Terminal clips are the exception: their pty is spawned by a `POST` to
`/clip/new?type=terminal`, so create those through the API.
## Keys
Two modes. **Navigate** browses (read-only, dimmed); **focus** drives the
selected pane (a terminal gets your keystrokes, a note opens its editor).
`mod+Enter` toggles between them. App chords are `Alt`-prefixed and fire in
every mode; plain `Enter`/`Esc` go to the focused pty. See
[docs/adr/0004-keyspace.md](docs/adr/0004-keyspace.md).
| Chord | Action |
| ----------------------------- | -------------------------------------- |
| `mod+Enter` | Toggle focus (Cmd on macOS, Ctrl else) |
| `mod+K` | Clip actions (rename / close / move) |
| `Alt+T` | New clip (note / terminal picker) |
| `Alt+D` | Close current clip |
| `Alt+J` / `Alt+K` | Next / previous clip |
| `Alt+Shift+J` / `Alt+Shift+K` | Move clip down / up |
| `Alt+\` | Switch stack (open the switcher) |
| `Alt+[` / `Alt+]` | Previous / next stack |
| `Alt+S` | Toggle stack sort (auto / manual) |
| `Alt+L` | Toggle stack layout (flow / niri) |
| `Alt+R` | Rename current clip |
| `Alt+Shift+R` | Rename window title |
| `Alt+O` | Cycle current terminal pane height |
The top bar carries the same actions as clickable handles (breadcrumb, Sort,
Layout, Theme, Actions, New); the status bar lists the active mode's chords.
## Built on
A fork of [http-nu](https://github.com/cablehead/http-nu) -- one self-contained
binary embedding the [Nushell](https://www.nushell.sh) engine, the
[cross.stream](https://github.com/cablehead/xs) (`xs`) event log, and the
[Datastar](https://data-star.dev) bundle. Clips and request handlers are
Nushell; the app leans on a handful of builtins:
- `pty open` / `pty view` -- terminals, modelled by
[wezterm-term](https://github.com/wezterm/wezterm) and projected to an HTML
cell grid.
- `.cat` / `.append` / `.cas` -- the `xs` event log this fork is built around.

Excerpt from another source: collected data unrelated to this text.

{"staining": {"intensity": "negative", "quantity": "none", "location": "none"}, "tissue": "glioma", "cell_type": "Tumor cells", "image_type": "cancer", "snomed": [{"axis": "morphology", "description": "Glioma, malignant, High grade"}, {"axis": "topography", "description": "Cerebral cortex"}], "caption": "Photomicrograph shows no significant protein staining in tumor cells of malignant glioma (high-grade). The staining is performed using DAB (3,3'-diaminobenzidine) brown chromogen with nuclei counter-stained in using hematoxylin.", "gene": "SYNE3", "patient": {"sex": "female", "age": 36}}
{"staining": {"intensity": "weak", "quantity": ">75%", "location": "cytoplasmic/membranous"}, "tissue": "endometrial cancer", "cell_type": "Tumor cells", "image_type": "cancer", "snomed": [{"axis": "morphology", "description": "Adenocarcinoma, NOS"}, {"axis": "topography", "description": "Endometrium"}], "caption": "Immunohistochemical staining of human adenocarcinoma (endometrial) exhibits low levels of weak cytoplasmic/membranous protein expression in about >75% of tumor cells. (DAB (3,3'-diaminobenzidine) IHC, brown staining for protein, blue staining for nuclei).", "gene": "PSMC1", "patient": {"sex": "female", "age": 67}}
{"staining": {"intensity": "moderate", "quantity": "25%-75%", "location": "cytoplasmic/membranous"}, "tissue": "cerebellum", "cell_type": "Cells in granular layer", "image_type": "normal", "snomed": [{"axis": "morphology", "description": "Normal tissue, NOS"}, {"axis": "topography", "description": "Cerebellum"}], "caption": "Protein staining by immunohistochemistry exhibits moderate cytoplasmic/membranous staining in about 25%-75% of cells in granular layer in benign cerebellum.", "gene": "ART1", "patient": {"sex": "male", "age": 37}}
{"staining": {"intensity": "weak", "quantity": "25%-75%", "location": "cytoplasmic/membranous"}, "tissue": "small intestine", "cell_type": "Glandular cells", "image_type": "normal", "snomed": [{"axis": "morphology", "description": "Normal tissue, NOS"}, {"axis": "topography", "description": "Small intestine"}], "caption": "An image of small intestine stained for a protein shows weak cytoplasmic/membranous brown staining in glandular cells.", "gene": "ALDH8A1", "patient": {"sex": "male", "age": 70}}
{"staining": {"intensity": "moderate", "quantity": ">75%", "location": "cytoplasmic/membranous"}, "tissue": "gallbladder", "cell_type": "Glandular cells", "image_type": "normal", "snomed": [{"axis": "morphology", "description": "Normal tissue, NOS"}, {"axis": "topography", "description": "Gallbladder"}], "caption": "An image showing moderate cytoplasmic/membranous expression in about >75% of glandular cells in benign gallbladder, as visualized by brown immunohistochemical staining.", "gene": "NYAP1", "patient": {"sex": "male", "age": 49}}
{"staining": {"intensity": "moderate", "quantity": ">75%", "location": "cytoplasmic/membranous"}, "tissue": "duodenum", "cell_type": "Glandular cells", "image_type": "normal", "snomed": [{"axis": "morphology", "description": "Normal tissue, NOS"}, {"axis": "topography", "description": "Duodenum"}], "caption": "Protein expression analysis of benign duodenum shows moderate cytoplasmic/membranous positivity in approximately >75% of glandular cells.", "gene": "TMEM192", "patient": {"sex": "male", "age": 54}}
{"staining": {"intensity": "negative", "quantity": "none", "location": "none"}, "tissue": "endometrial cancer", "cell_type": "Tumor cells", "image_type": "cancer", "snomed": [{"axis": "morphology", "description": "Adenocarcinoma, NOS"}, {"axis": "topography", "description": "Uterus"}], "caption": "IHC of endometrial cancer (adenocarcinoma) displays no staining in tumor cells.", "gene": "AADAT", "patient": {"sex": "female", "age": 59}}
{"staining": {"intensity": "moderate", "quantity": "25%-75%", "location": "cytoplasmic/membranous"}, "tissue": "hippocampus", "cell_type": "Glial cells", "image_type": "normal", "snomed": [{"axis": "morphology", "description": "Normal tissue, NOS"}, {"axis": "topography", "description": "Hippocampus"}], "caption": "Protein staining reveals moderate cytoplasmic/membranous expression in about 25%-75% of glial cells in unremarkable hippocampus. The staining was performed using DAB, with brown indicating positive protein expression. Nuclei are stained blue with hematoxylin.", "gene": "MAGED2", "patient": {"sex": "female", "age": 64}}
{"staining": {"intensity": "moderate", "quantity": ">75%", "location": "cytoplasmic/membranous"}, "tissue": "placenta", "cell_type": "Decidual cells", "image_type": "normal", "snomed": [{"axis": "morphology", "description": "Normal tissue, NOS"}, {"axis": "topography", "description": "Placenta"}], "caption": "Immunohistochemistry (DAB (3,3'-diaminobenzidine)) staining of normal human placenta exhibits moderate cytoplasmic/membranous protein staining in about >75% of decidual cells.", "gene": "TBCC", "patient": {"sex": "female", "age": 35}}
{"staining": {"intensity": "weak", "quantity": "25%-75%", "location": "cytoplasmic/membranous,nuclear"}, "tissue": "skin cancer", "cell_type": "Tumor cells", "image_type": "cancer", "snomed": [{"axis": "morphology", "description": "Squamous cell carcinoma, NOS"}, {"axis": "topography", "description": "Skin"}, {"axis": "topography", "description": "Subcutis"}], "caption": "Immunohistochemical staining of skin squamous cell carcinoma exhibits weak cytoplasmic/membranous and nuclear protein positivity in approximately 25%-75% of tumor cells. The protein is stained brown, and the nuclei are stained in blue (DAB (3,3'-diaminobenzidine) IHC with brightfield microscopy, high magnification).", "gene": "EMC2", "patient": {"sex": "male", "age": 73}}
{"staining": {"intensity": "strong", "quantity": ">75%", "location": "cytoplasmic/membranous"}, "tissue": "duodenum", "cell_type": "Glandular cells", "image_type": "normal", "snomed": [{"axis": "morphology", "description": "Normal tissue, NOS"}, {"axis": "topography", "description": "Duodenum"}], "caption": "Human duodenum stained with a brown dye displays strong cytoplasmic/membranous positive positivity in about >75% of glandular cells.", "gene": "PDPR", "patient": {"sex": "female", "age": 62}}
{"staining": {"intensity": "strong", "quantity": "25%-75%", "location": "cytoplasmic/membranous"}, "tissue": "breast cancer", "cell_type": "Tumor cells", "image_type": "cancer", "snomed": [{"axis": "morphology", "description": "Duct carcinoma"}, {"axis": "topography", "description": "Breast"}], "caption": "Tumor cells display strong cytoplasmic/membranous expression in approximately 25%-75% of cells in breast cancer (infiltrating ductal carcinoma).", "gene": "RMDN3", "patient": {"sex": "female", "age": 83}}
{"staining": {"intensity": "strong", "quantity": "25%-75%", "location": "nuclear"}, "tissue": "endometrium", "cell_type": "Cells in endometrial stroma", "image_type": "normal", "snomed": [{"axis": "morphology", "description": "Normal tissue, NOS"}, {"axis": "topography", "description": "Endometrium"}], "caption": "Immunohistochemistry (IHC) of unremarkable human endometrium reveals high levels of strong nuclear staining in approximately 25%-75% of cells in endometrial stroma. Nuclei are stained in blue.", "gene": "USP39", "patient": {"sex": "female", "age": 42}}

`.bus` (pub/sub) is http-nu's own in-process event bus, not xs.
- `.mj` ([minijinja](https://github.com/mitsuhiko/minijinja)) for templates,
`.highlight` ([syntect](https://github.com/trishume/syntect)) for syntax
highlighting, `.md`
([pulldown-cmark](https://github.com/pulldown-cmark/pulldown-cmark)) for
markdown.
## Status
Experimental, moving fast. Interfaces and the event protocol are not stable.